■ **Travail demandé**
1. D'après l'arrêt, combien de parts du capital social étaient attribuées à Pierre Le Hir ?
2. Reproduisez à l'identique le passage de l'arrêt qui va de "Aux termes de" jusqu'à "pour 165 parts.".

CA Paris, 4e ch. A, 3 juin 1998, n° 96-16789

PARIS

Arrêt

Confirmation

PARTIES

Demandeur :

Tooteam (SARL)

Défendeur :

Lahoucine (Epoux), SAO (SARL), Le Hir, Fleury

COMPOSITION DE LA JURIDICTION

Président :

Mme Duvernier

Conseillers :

Mme Mandel, M. Lachacinski

Avoués :

Me Bolling, SCP Roblin-Chaix de Lavarène, SCP Bommart-Forster

Avocats :

Mes Cirier, de Holmsky, Brault.

T. com. Bobigny, 1re ch., du 29 févr. 19…

29 février 1996

Aux termes de statuts établis le 20 mars 1991 et enregistrés le 22 mars suivant, Pierre Le Hir, Malik Lahoucine et Philippe Frassin ont constitué une SARL dénommée Teasing, spécialisée dans les recherches, études et conceptions graphiques, laquelle a été immatriculée au Registre du Commerce et des Sociétés le 15 avril 1991.

Le capital social, fixé à la somme de 50 000 F et divisé en 500 pars de 100 F, était attribué à :

- Pierre Le Hir à raison de 170 parts

- Malik Lahoucine pour 165 parts

- Philippe Frassin pour 165 parts.

L'assemblée générale constitutive a désigné Pierre Le Hir en qualité de gérant de la société.

Il convient de préciser que :

- par assemblée générale extraordinaire du 10 janvier 1992, la dénomination de la société est devenue " Tooteam "

■ **Bloc de données**
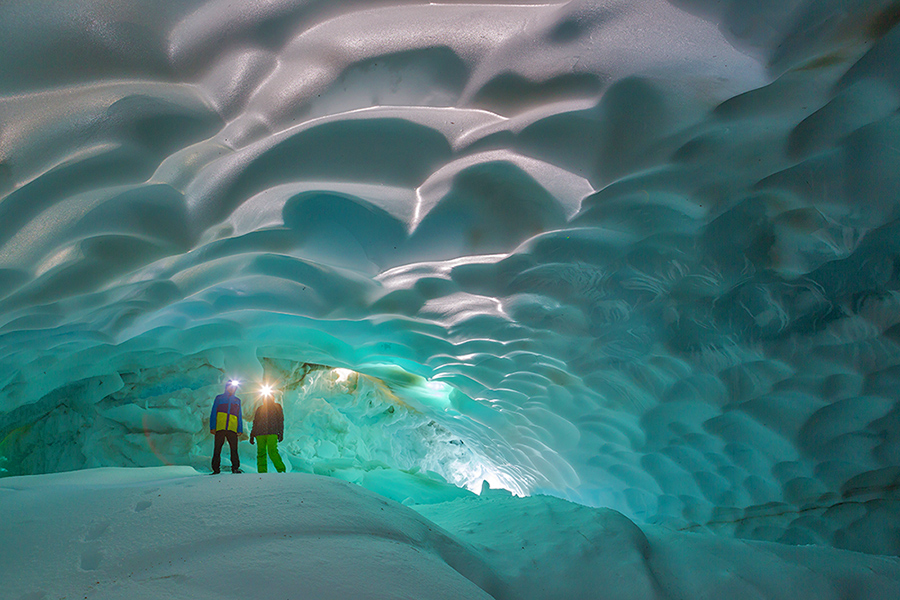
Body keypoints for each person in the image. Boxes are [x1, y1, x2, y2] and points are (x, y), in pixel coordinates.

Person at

■ **Réponses obtenues**
1. 170 parts.

2.
Aux termes de statuts établis le 20 mars 1991 et enregistrés le 22 mars suivant, Pierre Le Hir, Malik Lahoucine et Philippe Frassin ont constitué une SARL dénommée Teasing, spécialisée dans les recherches, études et conceptions graphiques, laquelle a été immatriculée au Registre du Commerce et des Sociétés le 15 avril 1991.

Le capital social, fixé à la somme de 50 000 F et divisé en 500 pars de 100 F, était attribué à :

- Pierre Le Hir à raison de 170 parts

- Malik Lahoucine pour 165 parts

- Philippe Frassin pour 165 parts.